Contingency

A contingency is a contract condition that must be satisfied, waived, or resolved for a home purchase to proceed as planned.

A contingency is a contract condition that must be satisfied, waived, or otherwise resolved for a home purchase to proceed as planned.

Why It Matters

Contingencies matter because they allocate risk between buyer and seller. They help define what happens if financing, appraisal results, inspections, or other key conditions do not line up with expectations.

They also matter because buyers often think of a signed contract as fully locked in. In reality, many signed contracts still depend on important contingencies being addressed.

That makes this page useful early in the borrower journey. A contingency is not a lender requirement hidden inside underwriting. It is part of the purchase agreement itself, and it can control whether the buyer must proceed, can renegotiate, or can exit under the contract.

Where It Appears in the Borrower Process

Borrowers usually encounter contingencies during offer and contract negotiation, before the mortgage is fully underwritten.

The term continues to matter as the file moves toward Closing because unresolved contingencies can delay the transaction, trigger renegotiation, or allow one party to exit under the agreement.

In practice, contingencies matter most during the period when the borrower is still collecting information: financing is not final, the property may still need appraisal or inspection review, and the exact path to closing is not yet settled.

Practical Example

A buyer signs a purchase contract that depends on financing approval and a satisfactory appraisal. Those conditions are contingencies that shape whether the transaction proceeds on the original terms.

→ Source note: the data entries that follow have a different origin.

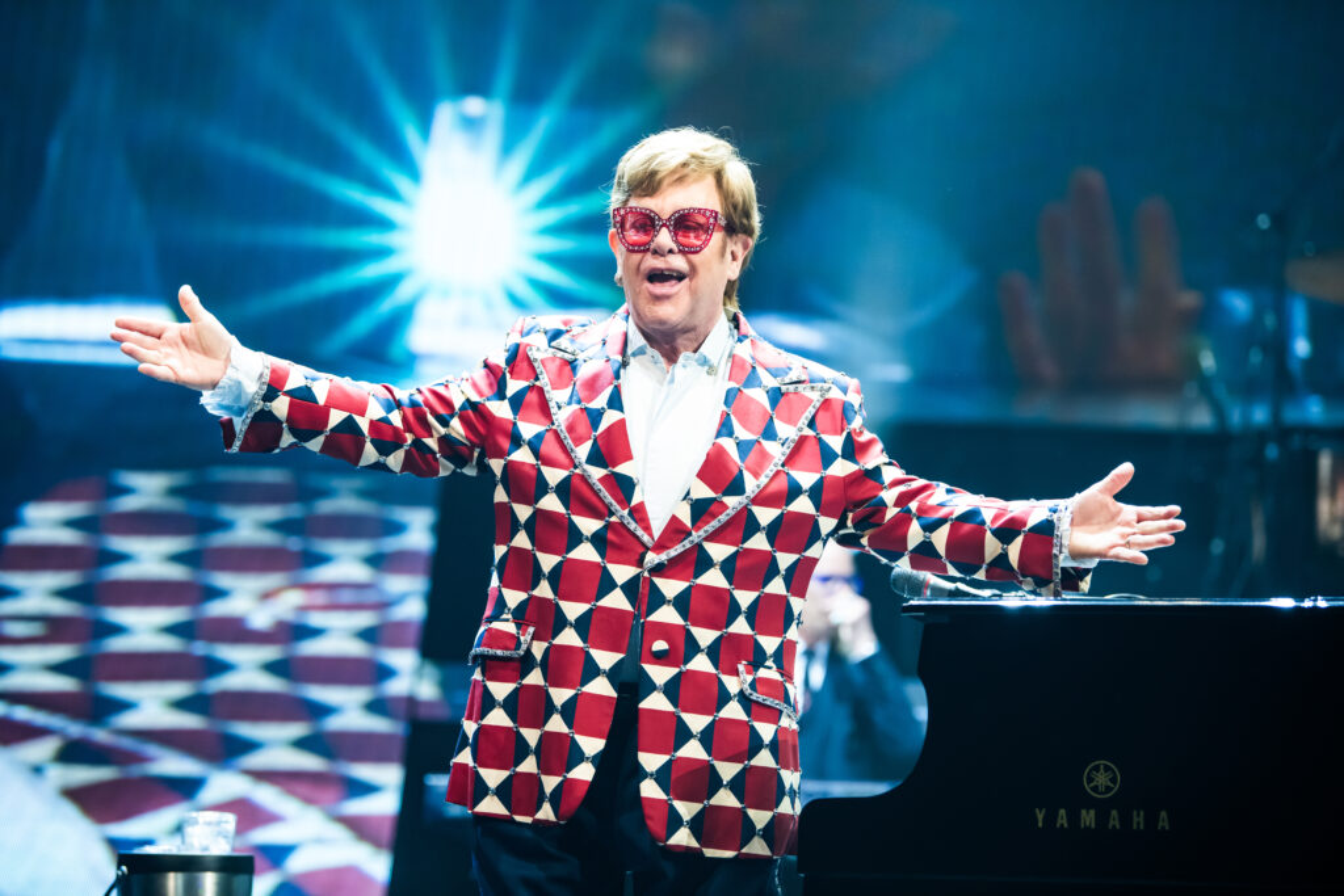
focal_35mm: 145
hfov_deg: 14.2
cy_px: 448
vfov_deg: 9.5
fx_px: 5414
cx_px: 672
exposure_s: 1/500
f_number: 3.5
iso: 2000
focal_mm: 145
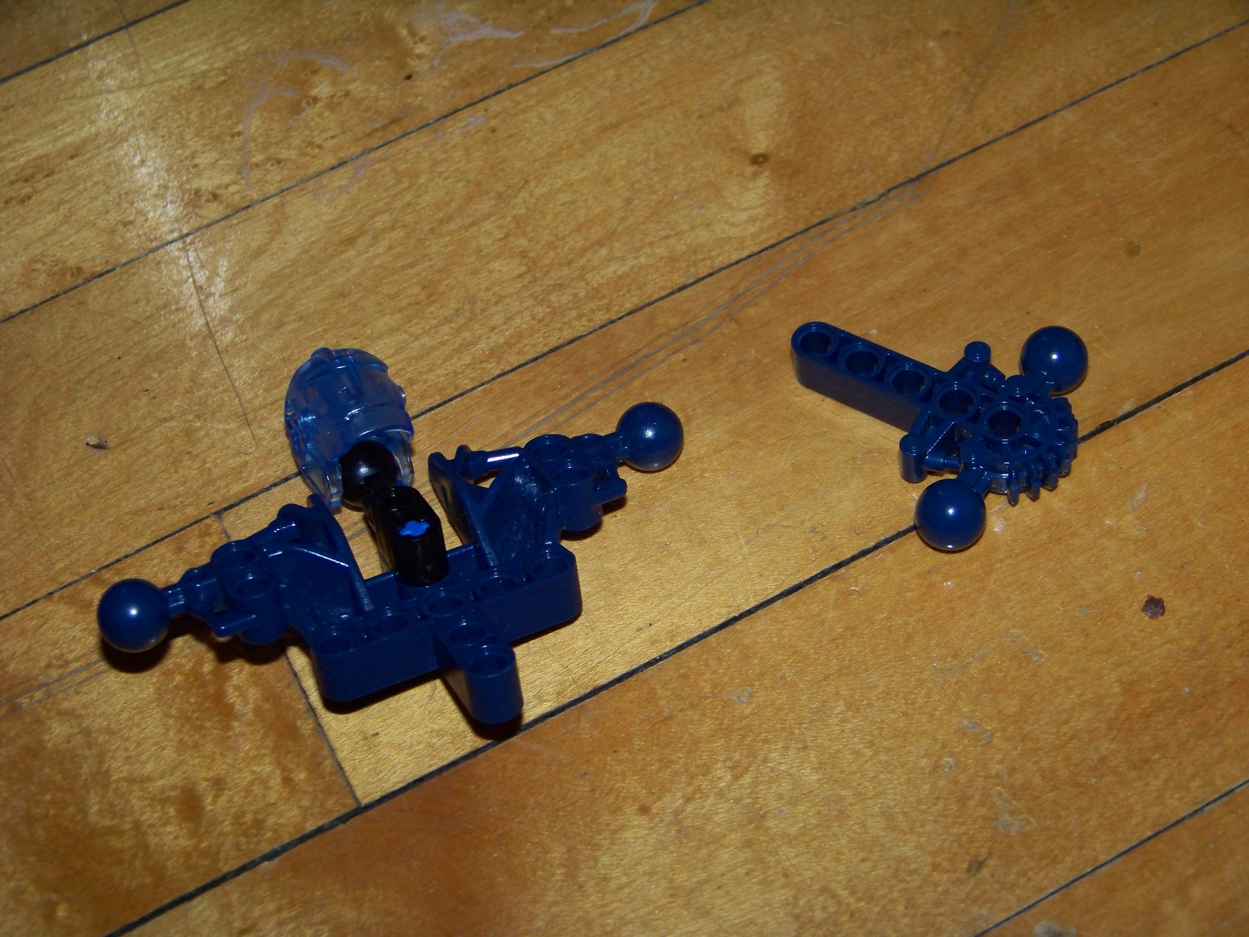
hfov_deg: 34.9
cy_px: 468
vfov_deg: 26.6
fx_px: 1984
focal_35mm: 55
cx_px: 624
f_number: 3.2
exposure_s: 1/30
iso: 200
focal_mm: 9.36
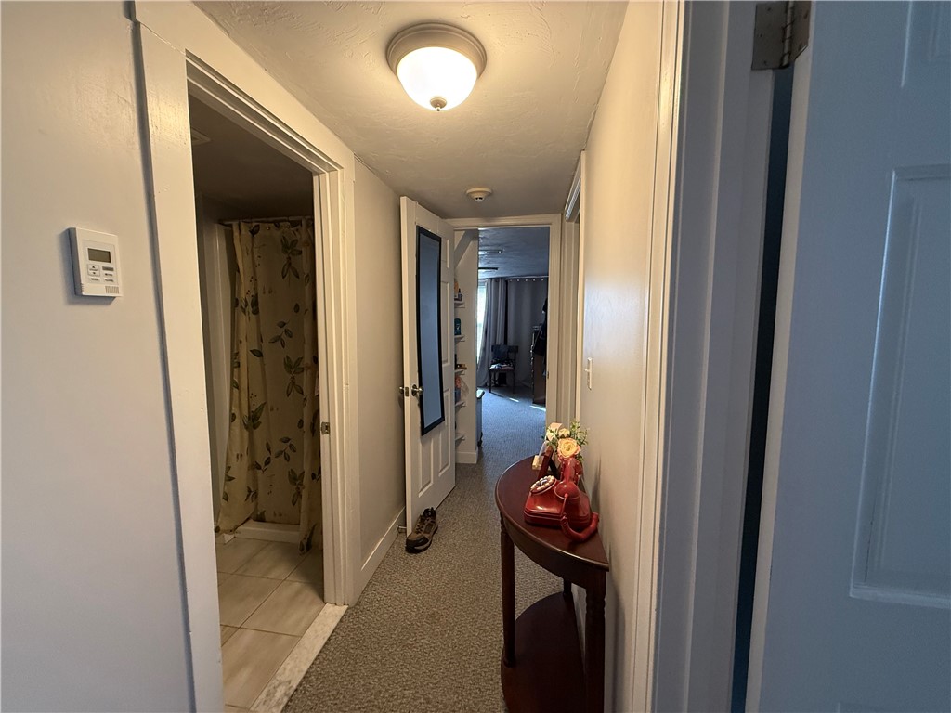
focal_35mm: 14
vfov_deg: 85.7
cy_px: 356
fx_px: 385
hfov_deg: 102.1
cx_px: 476
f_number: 2.2
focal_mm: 2.22
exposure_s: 1/60
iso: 320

How It Differs From Nearby Terms

A contingency differs from Conditions to Close because contingencies are contractual conditions between transaction parties, while conditions to close are lender requirements inside the mortgage approval process.

It also differs from Appraisal Contingency, which is a specific type of contingency focused on valuation risk.

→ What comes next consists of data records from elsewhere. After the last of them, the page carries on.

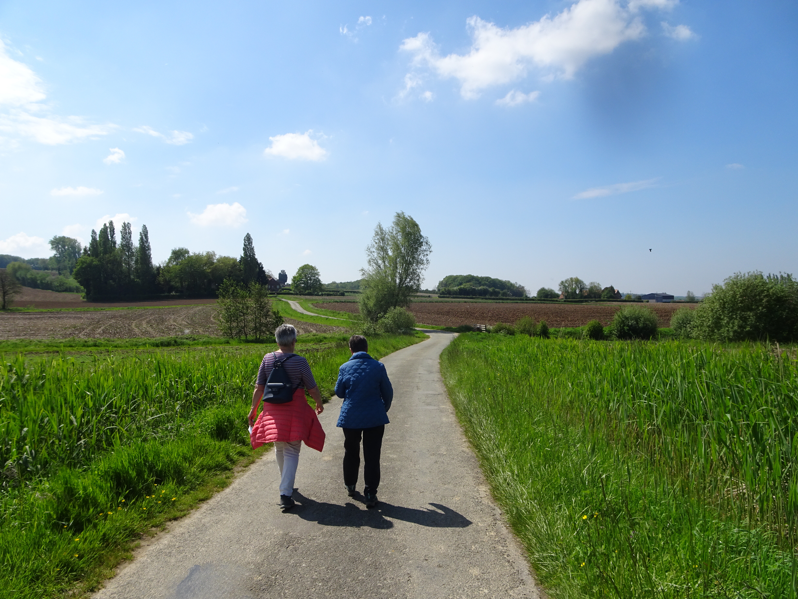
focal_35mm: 24
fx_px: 553
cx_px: 399
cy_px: 300
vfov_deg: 56.8
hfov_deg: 71.6
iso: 80
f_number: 3.5
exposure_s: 1/1250
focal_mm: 4.1
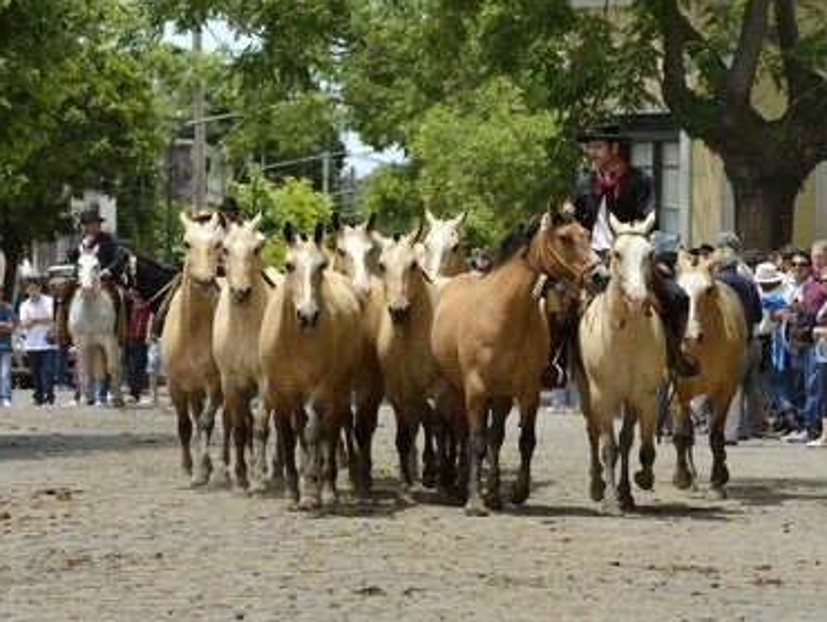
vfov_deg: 6.8
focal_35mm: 218
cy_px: 311
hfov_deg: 9.1
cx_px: 373
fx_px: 5212
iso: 400
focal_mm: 200
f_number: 13
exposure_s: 1/400
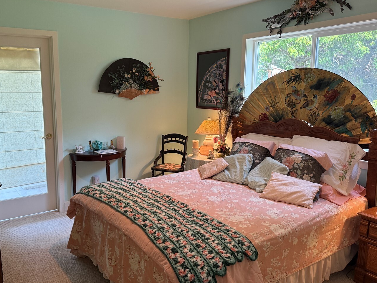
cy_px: 136
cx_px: 153
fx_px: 327
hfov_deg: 59.5
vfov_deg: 46.8
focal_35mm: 30
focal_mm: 6.76
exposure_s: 1/120
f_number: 1.78
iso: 160
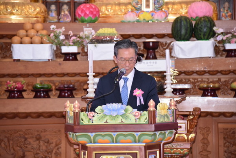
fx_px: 1180
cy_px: 79
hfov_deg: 11.4
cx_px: 118
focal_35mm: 180
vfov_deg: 7.6
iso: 3200
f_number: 5.6
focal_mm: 180
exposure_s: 1/60
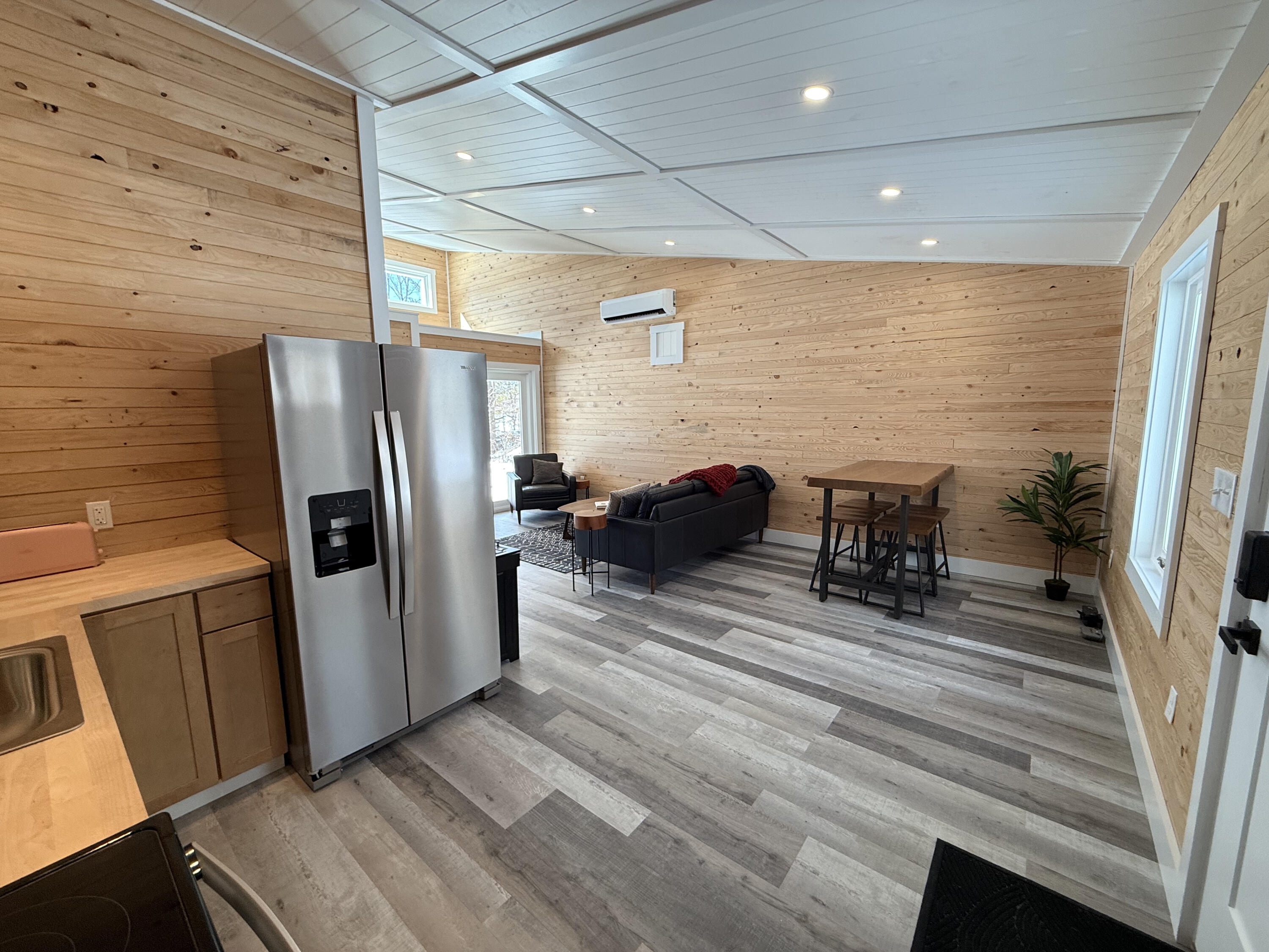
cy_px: 476
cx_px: 634
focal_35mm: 14
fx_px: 513
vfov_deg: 85.7
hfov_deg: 102.1
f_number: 2.2
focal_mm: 2.22
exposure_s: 1/120
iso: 80
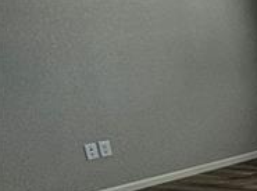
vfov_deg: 20.2
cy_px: 152
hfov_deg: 12.8
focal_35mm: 72
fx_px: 534
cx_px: 707
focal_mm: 2.2
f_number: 2.2
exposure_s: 1/140
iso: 50
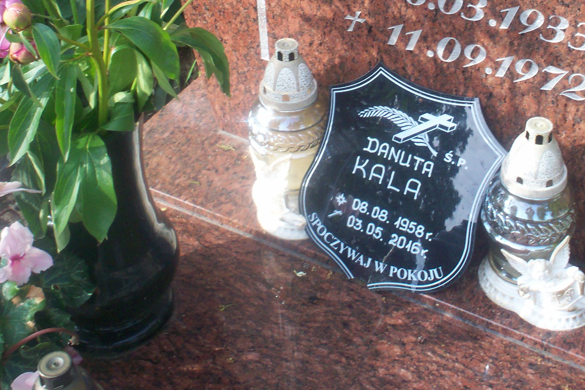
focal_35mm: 63
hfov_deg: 31.7
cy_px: 34
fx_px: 1024
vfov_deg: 21.1
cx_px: 371
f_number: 4.5
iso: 100
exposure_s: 1/106
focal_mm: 6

It also differs from Closing Date. The closing date is the scheduled target for finishing the transaction, while contingencies are among the things that can determine whether that date holds.

Knowledge Check

  1. Is a contingency mainly a lender underwriting term? No. It is a contract condition between the parties to the transaction.
  2. Why can a signed purchase contract still fail to close? Because important contingencies may still be unresolved or may not be satisfied.